I am currently writing
an autobiographical fiction piece about my first interview ever, at
Great Yarmouth College of Art. It was a very stressful day for a
fifteen-year-old, taking two buses across the country solo, and then
the interview itself wasn't great and I wasn't accepted. Oh well, I
didn't think much to the place anyway (the college was a dump, and
closed less than ten years later) and it was their loss. But the
quote I remembered came from this book and is pertinent to my memoir.
It's “Look with the eyes of the past to find the darkest dawn”.

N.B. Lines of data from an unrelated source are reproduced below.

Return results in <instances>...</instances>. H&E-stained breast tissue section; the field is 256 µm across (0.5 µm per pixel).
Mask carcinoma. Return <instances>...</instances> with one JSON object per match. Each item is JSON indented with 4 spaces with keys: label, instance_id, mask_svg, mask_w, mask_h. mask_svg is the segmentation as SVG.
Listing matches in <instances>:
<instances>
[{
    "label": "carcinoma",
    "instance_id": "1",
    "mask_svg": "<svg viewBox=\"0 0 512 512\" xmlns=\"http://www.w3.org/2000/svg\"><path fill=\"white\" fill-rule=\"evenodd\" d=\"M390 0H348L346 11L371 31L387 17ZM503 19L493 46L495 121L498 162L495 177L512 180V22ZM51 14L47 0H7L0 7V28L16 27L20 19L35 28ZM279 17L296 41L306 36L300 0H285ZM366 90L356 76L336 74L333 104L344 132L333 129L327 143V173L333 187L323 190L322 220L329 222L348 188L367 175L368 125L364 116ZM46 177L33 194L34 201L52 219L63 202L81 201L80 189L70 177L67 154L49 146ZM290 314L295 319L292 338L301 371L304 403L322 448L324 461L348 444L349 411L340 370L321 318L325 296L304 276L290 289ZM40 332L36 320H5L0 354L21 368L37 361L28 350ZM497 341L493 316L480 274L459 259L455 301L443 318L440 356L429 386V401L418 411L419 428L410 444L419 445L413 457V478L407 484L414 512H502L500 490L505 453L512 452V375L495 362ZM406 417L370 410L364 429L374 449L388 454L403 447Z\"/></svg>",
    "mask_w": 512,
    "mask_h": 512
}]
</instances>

This novel is something I would have read not that long before that
first, sad, interview (I do think my life would have been much better
had I been accepted, even though I wasn't overly impressed with the
building, which was declining into dereliction rapidly).
As a book it has
everything a mystery story needs- good characters, an interesting
plot, an increase in pace and all of this tempered by a touch of
realism. I like the way young adult fiction (and I would class it as
this, rather than children's fiction) skirts over the grittier
aspects of life, such as where does Nancy find the money to carry out
her escapades. One assumes that her father, attorney Carson Drew is
rich. I would possibly shove my memoir into the YA section, as it is
about a fifteen year old, and it's something others of that age will
be able to relate to.
Typos abounded (I
counted at least four), with nancy printed... just like that, with a
small N, Helen mysteriously having an a added to the end of her name,
form rather than from and two adjacent words split and re-formed, so
publishers take note!
I read this book in a
few hours, and would highly recommend it to teenagers.